**Information supplied**

start

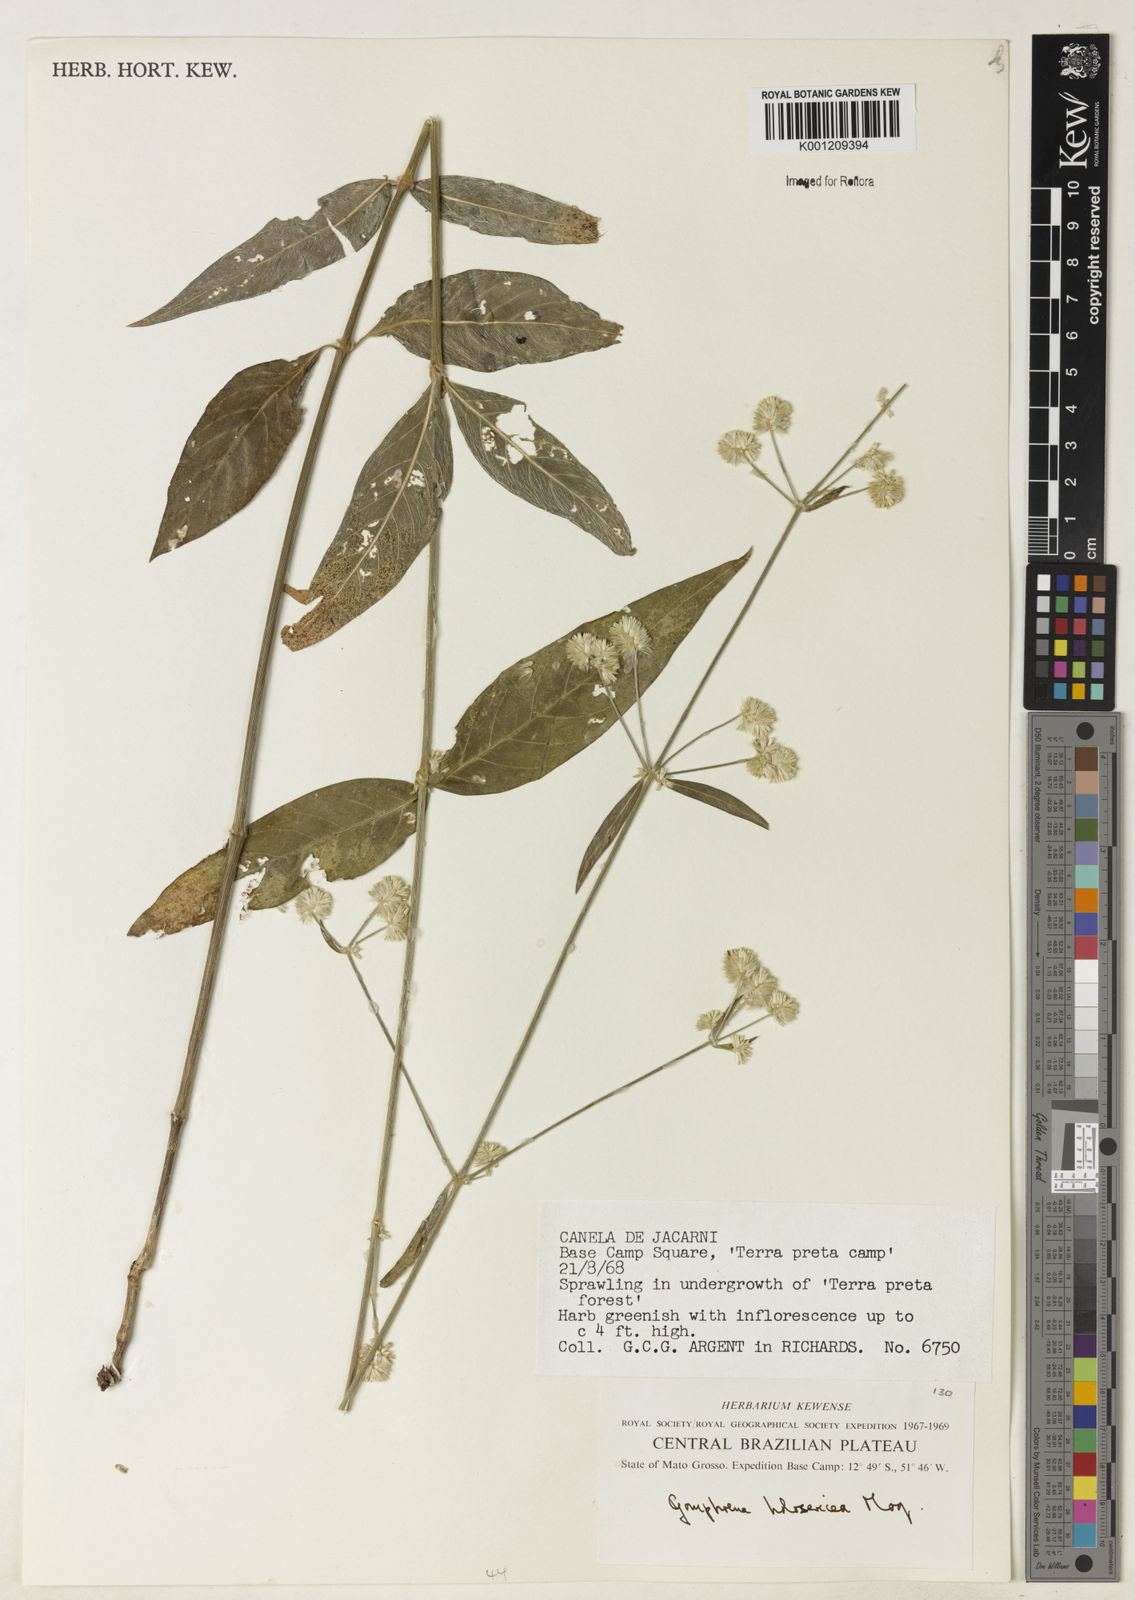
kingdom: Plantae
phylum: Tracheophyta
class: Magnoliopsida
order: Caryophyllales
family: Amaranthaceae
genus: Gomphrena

end
start

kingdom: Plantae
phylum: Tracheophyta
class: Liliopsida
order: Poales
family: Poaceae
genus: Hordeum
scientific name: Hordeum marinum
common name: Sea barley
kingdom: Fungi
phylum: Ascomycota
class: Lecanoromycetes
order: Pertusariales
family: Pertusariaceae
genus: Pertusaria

end
start

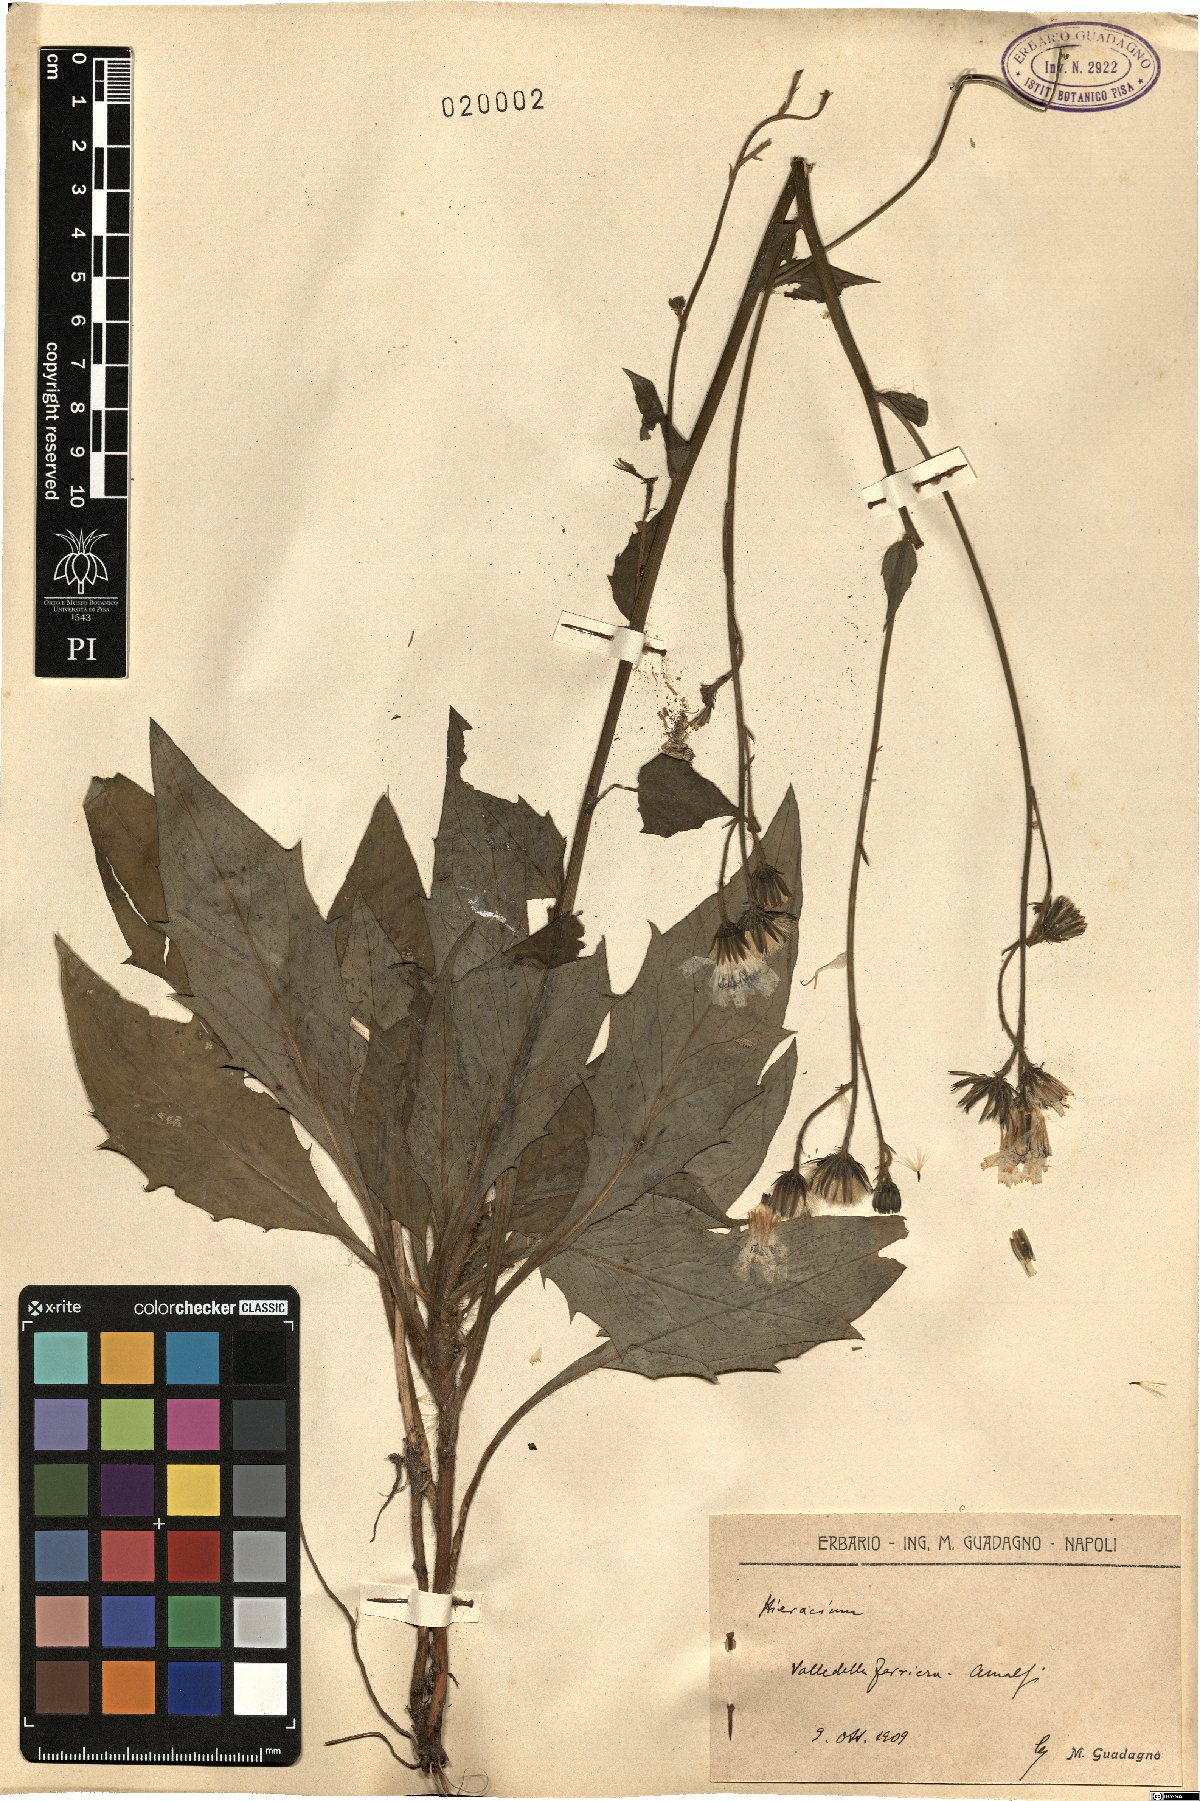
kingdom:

end

Put the lines into a two-column CSV with the headers rank and name, one row per line, each value in its own quoted field and any line breaks changed to spaces. Begin at the line that has "genus: Hordeum" and stop after the line that has "family: Pertusariaceae".

**Response to the task**
rank,name
"genus:","Hordeum"
"scientific name:","Hordeum marinum"
"common name:","Sea barley"
"kingdom:","Fungi"
"phylum:","Ascomycota"
"class:","Lecanoromycetes"
"order:","Pertusariales"
"family:","Pertusariaceae"